Daí podemos tirar uma dedução inesperada, mas verdadeira: se era legítimo que os ursos viessem devorar as crianças porque estavam caçoando de um homem de Deus, pergunto se não é legítimo que venham os castigos prenunciados por Nossa Senhora em Fátima [a “Bagarre”, na linguagem corrente da TFP, n.d.c.]. Se a “Bagarre” não é exatamente a vinda dos ursos; se de fato os ursos não estão vindo das estepes para acabar justamente com aqueles que tomam publicamente em relação à religião a posição errada, sendo inimigos internos ou externos da religião; então, à força de raciocinar chega-se à conclusão de que o resultado é inteiramente inevitável… E do fundo do Antigo Testamento vem um episódio a mais para convencer disso.
Elias Profeta consagra Eliseu como seu sucessor, antes de ser levado em um carro de fogo
Santo Eliseu também tem uma característica muito alta: sua sucessão com relação a Elias. Todos se lembram que Elias, no momento de abandonar a terra, passou a Eliseu um manto e, com este, também seu espírito. Eliseu, herdeiro do espírito de Elias, ficou assim em condições de dirigir a Ordem do Carmo, que este fundara.

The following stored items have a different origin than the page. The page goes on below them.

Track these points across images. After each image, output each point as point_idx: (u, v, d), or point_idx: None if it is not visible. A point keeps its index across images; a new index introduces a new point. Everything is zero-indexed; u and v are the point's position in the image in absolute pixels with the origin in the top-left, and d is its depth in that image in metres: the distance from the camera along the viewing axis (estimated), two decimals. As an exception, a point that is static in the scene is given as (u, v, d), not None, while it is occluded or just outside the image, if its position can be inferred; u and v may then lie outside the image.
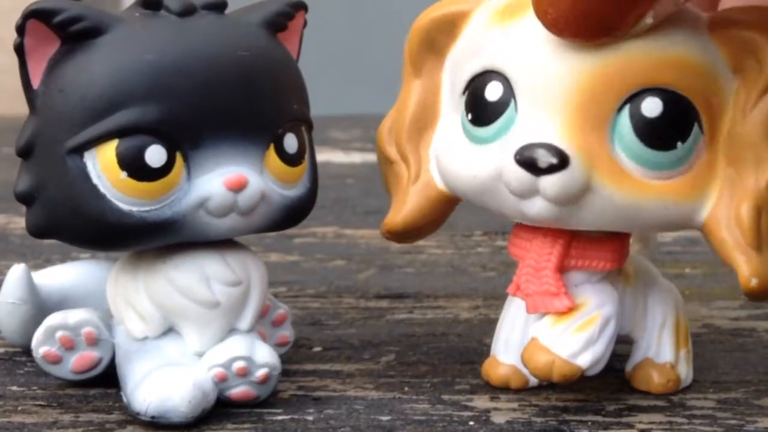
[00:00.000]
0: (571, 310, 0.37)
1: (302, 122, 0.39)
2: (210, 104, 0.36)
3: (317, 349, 0.44)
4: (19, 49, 0.36)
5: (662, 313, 0.39)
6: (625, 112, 0.35)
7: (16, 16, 0.36)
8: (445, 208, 0.39)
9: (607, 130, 0.35)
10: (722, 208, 0.35)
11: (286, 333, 0.42)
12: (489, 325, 0.46)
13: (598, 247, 0.37)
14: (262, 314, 0.40)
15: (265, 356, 0.37)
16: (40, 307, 0.41)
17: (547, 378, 0.37)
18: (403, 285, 0.52)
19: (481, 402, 0.39)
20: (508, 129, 0.36)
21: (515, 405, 0.39)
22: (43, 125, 0.36)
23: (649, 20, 0.34)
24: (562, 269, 0.37)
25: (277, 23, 0.39)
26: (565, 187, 0.34)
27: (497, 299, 0.49)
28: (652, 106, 0.35)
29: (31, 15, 0.36)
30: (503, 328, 0.40)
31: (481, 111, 0.37)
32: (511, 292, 0.38)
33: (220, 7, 0.38)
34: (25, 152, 0.37)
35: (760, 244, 0.35)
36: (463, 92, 0.37)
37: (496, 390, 0.40)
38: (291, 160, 0.38)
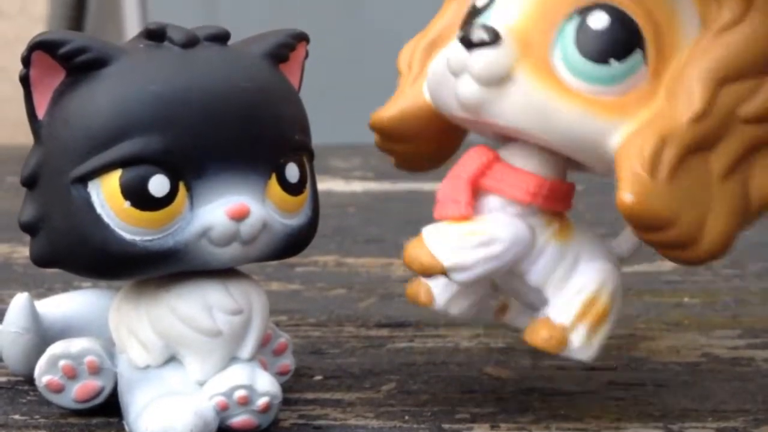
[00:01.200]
0: (464, 218, 0.37)
1: (304, 152, 0.39)
2: (213, 135, 0.36)
3: (318, 377, 0.44)
4: (25, 80, 0.37)
5: (582, 284, 0.38)
6: (575, 20, 0.36)
7: (19, 46, 0.37)
8: (432, 121, 0.39)
9: (554, 33, 0.36)
10: (636, 137, 0.35)
11: (287, 362, 0.42)
12: (489, 354, 0.47)
13: (521, 177, 0.37)
14: (264, 343, 0.40)
15: (266, 385, 0.38)
16: (43, 336, 0.42)
17: (410, 266, 0.37)
18: (403, 314, 0.53)
19: (481, 430, 0.39)
20: None
21: (515, 434, 0.39)
22: (47, 155, 0.37)
23: None
24: (477, 185, 0.37)
25: (279, 54, 0.39)
26: (489, 64, 0.35)
27: (497, 328, 0.49)
28: (597, 19, 0.36)
29: (36, 46, 0.36)
30: None
31: (469, 16, 0.38)
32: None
33: (222, 39, 0.38)
34: (30, 182, 0.37)
35: (654, 171, 0.34)
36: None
37: (497, 418, 0.40)
38: (293, 189, 0.38)
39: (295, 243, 0.39)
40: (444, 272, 0.36)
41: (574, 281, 0.38)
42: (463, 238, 0.36)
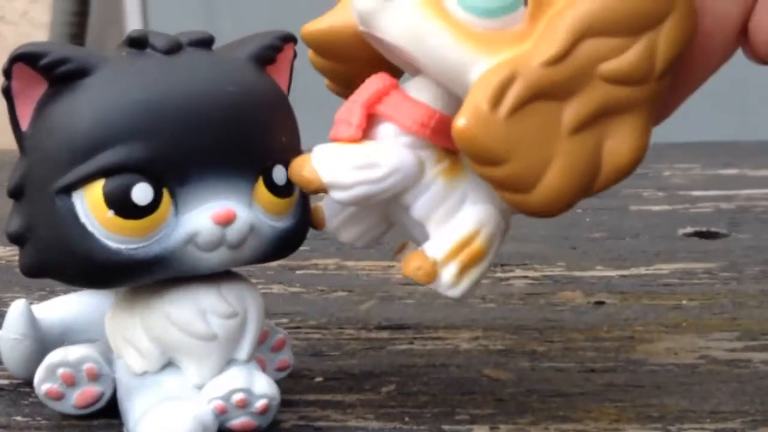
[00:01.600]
0: (354, 141, 0.37)
1: (292, 154, 0.38)
2: (197, 141, 0.36)
3: (318, 379, 0.45)
4: (7, 92, 0.37)
5: (460, 223, 0.37)
6: None
7: (1, 57, 0.37)
8: (361, 43, 0.39)
9: None
10: (490, 72, 0.34)
11: (286, 357, 0.42)
12: (488, 356, 0.47)
13: (414, 107, 0.37)
14: (261, 340, 0.40)
15: (263, 387, 0.38)
16: (42, 340, 0.42)
17: (292, 178, 0.37)
18: (403, 316, 0.53)
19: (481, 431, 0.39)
20: None
21: (514, 435, 0.39)
22: (32, 166, 0.37)
23: None
24: (372, 111, 0.37)
25: (265, 57, 0.39)
26: None
27: (497, 330, 0.49)
28: None
29: (17, 59, 0.36)
30: None
31: None
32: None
33: (206, 44, 0.38)
34: (16, 193, 0.37)
35: (495, 105, 0.34)
36: None
37: (496, 420, 0.40)
38: (280, 191, 0.38)
39: (284, 245, 0.39)
40: (323, 188, 0.36)
41: (455, 220, 0.38)
42: (346, 159, 0.36)
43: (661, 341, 0.48)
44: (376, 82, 0.37)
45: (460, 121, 0.34)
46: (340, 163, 0.36)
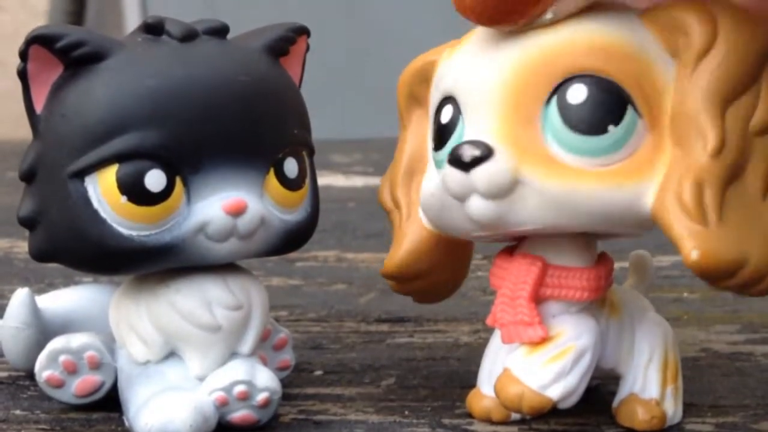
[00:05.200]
0: (545, 340, 0.36)
1: (303, 147, 0.39)
2: (210, 129, 0.36)
3: (318, 372, 0.45)
4: (23, 74, 0.37)
5: (649, 348, 0.39)
6: (554, 102, 0.35)
7: (19, 40, 0.37)
8: (440, 248, 0.39)
9: (538, 121, 0.35)
10: (668, 191, 0.34)
11: (287, 357, 0.42)
12: (489, 349, 0.47)
13: (575, 276, 0.37)
14: (264, 338, 0.40)
15: (265, 380, 0.38)
16: (44, 331, 0.42)
17: (517, 409, 0.36)
18: (403, 309, 0.53)
19: (481, 426, 0.39)
20: (458, 143, 0.36)
21: (515, 429, 0.39)
22: (45, 150, 0.37)
23: (549, 15, 0.35)
24: (537, 299, 0.37)
25: (279, 48, 0.39)
26: (492, 177, 0.34)
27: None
28: (576, 93, 0.34)
29: (34, 40, 0.36)
30: (486, 360, 0.40)
31: (439, 135, 0.37)
32: (490, 323, 0.38)
33: (221, 33, 0.38)
34: (28, 177, 0.37)
35: (705, 218, 0.33)
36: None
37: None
38: (291, 184, 0.38)
39: (293, 238, 0.39)
40: (555, 406, 0.36)
41: (641, 349, 0.39)
42: (557, 365, 0.36)
43: (662, 334, 0.48)
44: (525, 271, 0.37)
45: (693, 254, 0.33)
46: (557, 373, 0.36)
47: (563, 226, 0.35)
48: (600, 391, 0.41)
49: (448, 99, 0.37)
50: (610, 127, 0.34)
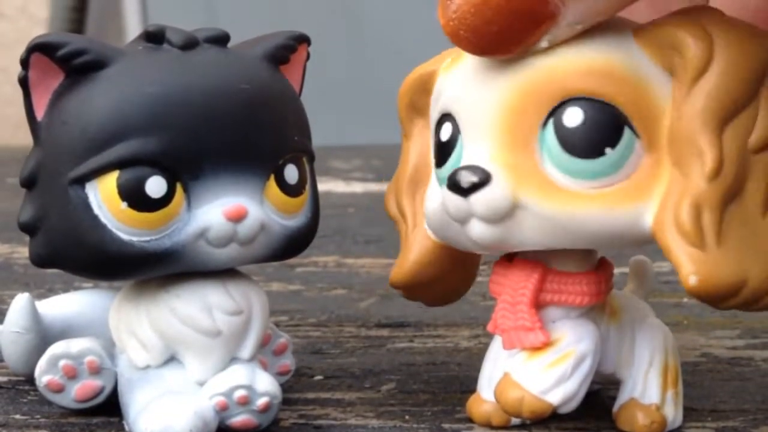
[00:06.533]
0: (546, 345, 0.36)
1: (303, 153, 0.39)
2: (210, 136, 0.36)
3: (318, 377, 0.45)
4: (24, 82, 0.37)
5: (650, 352, 0.39)
6: (550, 125, 0.34)
7: (19, 47, 0.37)
8: (447, 257, 0.39)
9: (535, 145, 0.35)
10: (666, 211, 0.34)
11: (287, 362, 0.42)
12: (489, 354, 0.47)
13: (575, 281, 0.37)
14: (264, 343, 0.40)
15: (266, 385, 0.38)
16: (44, 336, 0.42)
17: (517, 414, 0.36)
18: (403, 314, 0.53)
19: (481, 430, 0.39)
20: (457, 163, 0.36)
21: (515, 433, 0.39)
22: (46, 156, 0.37)
23: (544, 44, 0.34)
24: (537, 304, 0.37)
25: (279, 56, 0.39)
26: (491, 203, 0.34)
27: (497, 328, 0.49)
28: (572, 116, 0.34)
29: (35, 48, 0.36)
30: (487, 365, 0.40)
31: (439, 152, 0.37)
32: (491, 330, 0.38)
33: (222, 41, 0.38)
34: (29, 183, 0.37)
35: (703, 241, 0.33)
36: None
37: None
38: (291, 190, 0.38)
39: (294, 244, 0.39)
40: (554, 410, 0.36)
41: (641, 354, 0.39)
42: (557, 369, 0.36)
43: (662, 339, 0.48)
44: (525, 277, 0.37)
45: (692, 279, 0.33)
46: (558, 378, 0.36)
47: (565, 246, 0.36)
48: (600, 396, 0.41)
49: (447, 116, 0.37)
50: (607, 150, 0.34)
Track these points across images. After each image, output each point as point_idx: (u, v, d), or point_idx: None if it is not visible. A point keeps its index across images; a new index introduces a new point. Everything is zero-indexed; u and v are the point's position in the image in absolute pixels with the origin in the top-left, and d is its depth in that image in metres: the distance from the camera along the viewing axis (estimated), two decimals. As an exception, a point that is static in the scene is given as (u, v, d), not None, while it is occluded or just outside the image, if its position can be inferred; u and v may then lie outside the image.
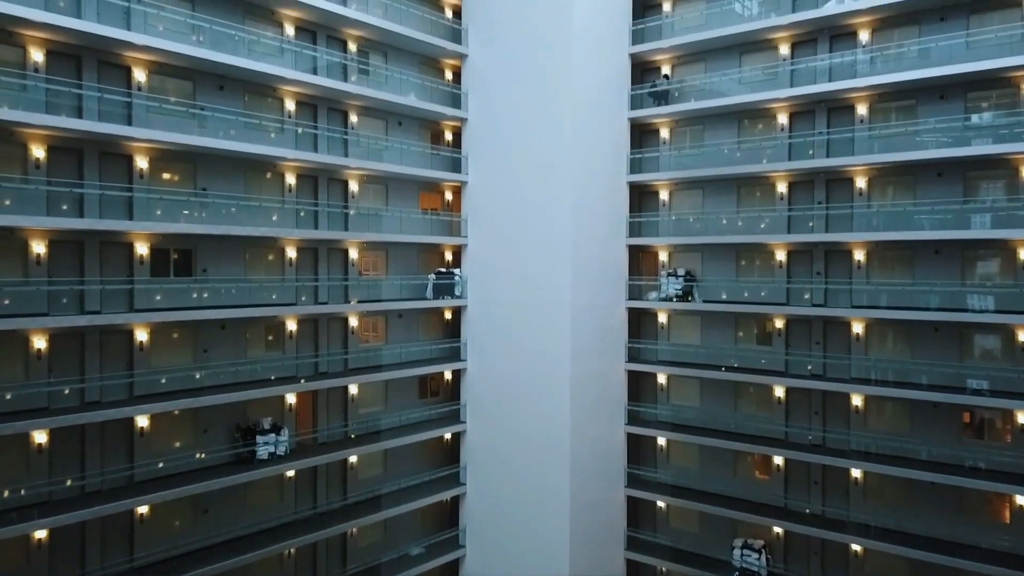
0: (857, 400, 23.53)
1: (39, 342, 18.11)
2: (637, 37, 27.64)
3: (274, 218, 22.99)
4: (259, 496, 22.55)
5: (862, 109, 23.66)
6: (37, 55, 17.93)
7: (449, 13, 28.44)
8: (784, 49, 25.07)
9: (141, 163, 19.91)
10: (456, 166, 28.24)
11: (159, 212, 20.19)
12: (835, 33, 24.11)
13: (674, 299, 26.89)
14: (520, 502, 26.02)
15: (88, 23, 18.10)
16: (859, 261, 23.69)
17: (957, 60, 21.58)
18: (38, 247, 18.05)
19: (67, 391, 18.52)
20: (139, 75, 19.80)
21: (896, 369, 22.92)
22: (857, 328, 23.68)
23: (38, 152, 18.01)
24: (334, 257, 24.89)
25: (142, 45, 18.96)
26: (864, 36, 23.56)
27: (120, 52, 19.27)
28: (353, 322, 25.23)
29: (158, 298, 20.20)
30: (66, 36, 18.08)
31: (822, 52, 24.33)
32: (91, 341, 19.07)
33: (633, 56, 27.62)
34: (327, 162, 23.65)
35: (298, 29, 23.48)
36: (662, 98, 27.35)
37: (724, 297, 26.36)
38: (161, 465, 20.10)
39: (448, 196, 28.88)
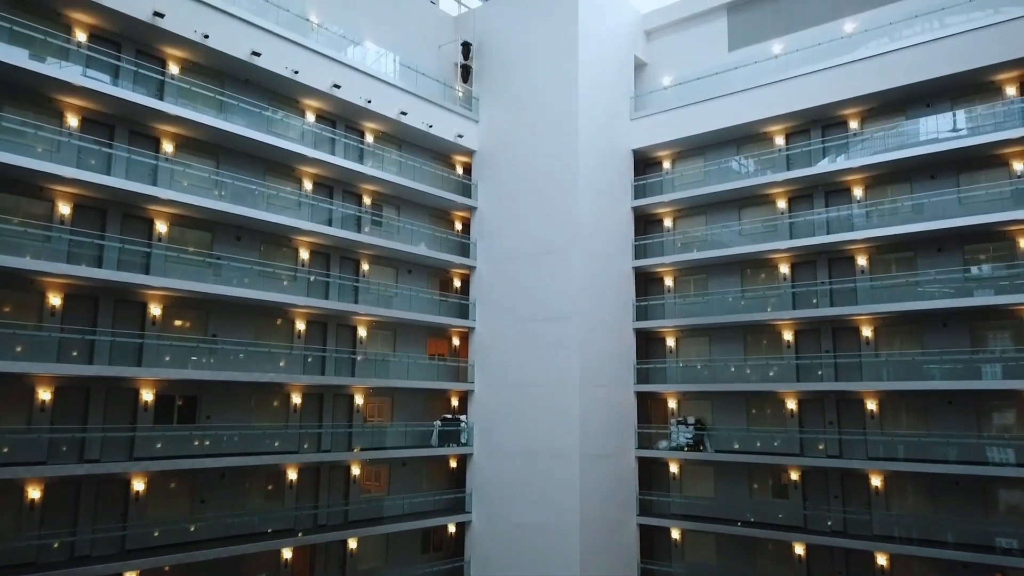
0: (882, 559, 22.32)
1: (34, 492, 17.61)
2: (639, 192, 28.83)
3: (282, 364, 23.02)
4: (247, 663, 21.06)
5: (862, 260, 24.17)
6: (64, 208, 18.73)
7: (460, 170, 29.87)
8: (782, 203, 25.99)
9: (155, 310, 20.26)
10: (464, 312, 28.58)
11: (168, 358, 20.28)
12: (830, 189, 25.07)
13: (685, 448, 26.24)
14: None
15: (117, 179, 19.04)
16: (872, 411, 23.29)
17: (951, 215, 22.20)
18: (44, 393, 18.01)
19: (57, 544, 17.80)
20: (160, 226, 20.58)
21: (920, 526, 21.94)
22: (875, 481, 22.90)
23: (55, 300, 18.39)
24: (340, 403, 24.67)
25: (167, 199, 19.87)
26: (858, 192, 24.46)
27: (144, 205, 20.12)
28: (355, 471, 24.58)
29: (159, 446, 19.83)
30: (94, 191, 18.95)
31: (818, 206, 25.18)
32: (87, 491, 18.56)
33: (636, 209, 28.67)
34: (338, 308, 24.00)
35: (316, 184, 24.62)
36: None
37: (736, 447, 25.72)
38: (145, 628, 18.95)
39: (456, 342, 29.03)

Esta transmissão do espírito mostra-nos a importância da graça que se constitui um “espírito”: “bom espírito”, ou “espírito jesuítico”, “espírito carmelitano”, “espírito beneditino”, tomadas as palavras em seu bom e verdadeiro sentido. Isto não são apenas coisas doutrinárias, mas são graças, que se comunicam depois de pessoa para pessoas, para formar depois as grandes famílias de almas que tem a Igreja Católica.
Tais graças são suscetíveis de serem transmitidas de uma pessoa para outra, e é essa transmissão que constitui propriamente a família de almas.
Devemos, então, pedir a Nossa Senhora que nos ponha a todos sob o mesmo manto, e que aí recebamos o mesmo espírito, e nosso movimento seja sempre uno, com esse espirito um que tem, com a fidelidade ao espirito que tem. Essa unidade do nosso movimento, é preciso que sobre ela não tenhamos a menor dúvida.
De acordo com a “heresia branca”, o santo deve ser uma pessoa sem astúcia. A recomendação do Nosso Senhor, de que se deve unir a simplicidade da pomba à astúcia da serpente, para a “heresia branca” é nada! Pensam apenas na pomba e realizam com isso aquilo de que fala o profeta Oséias: “não sejais pombas imbecis, sem inteligência”. Os “heresia brancas” são precisamente “pombas” imbecis, sem inteligência.
O “Conselho de Consciência”, tela de Jean-François de Troy representando São Vicente de Paulo lendo ante Mazzarino, Pierre Séguier, a Rainha Ana d’Áustria e Luís XIV (Wikipedia CC)
É, portanto, muito formativo sabermos, por exemplo que um grande santo, como São Vicente de Paulo – santo este imerecidamente tido como única e exclusivamente da caridade – fundou uma sociedade chamada a “Cabala dos Devotos”, que atuava na corte de Luís XIV, e que reunia o duque de Ventatour, o príncipe de Condé, Conti, Bossuet e várias outras figuras.
Eles mantinham grandes relações entre si, faziam reuniões e nelas combinavam atividades para desenvolver na corte a influência da verdadeira religião e para atuar também na sociedade.
Quando estive agora no Rio de Janeiro, pedi emprestado, a esmo, na biblioteca do Grupo, um livro para me distrair e levei um “La vie quotidienne sous Louis XIV”, de um tal George Mongrédien, que tem um capítulo bastante informativo, se bem que de mau espírito, a respeito das corporações e das condições em geral de trabalho no tempo de Luís XIV. Lido com cuidado, o livro é aproveitável. A horas tantas, com surpresa para mim, esse autor, que no fundo tem inspiração comunista, começa a falar nas sociedades secretas operárias…!
(Aparte inaudível)
A sociedade de São Vicente de Paula não era uma “sociedade secreta” no sentido hoje condenado pela Igreja, porque a autoridade eclesiástica tinha conhecimento de sua existência. Então, vemos essa sociedade “secreta” dirigida por um santo em luta direta com um dos ramos mais importantes da maçonaria do tempo.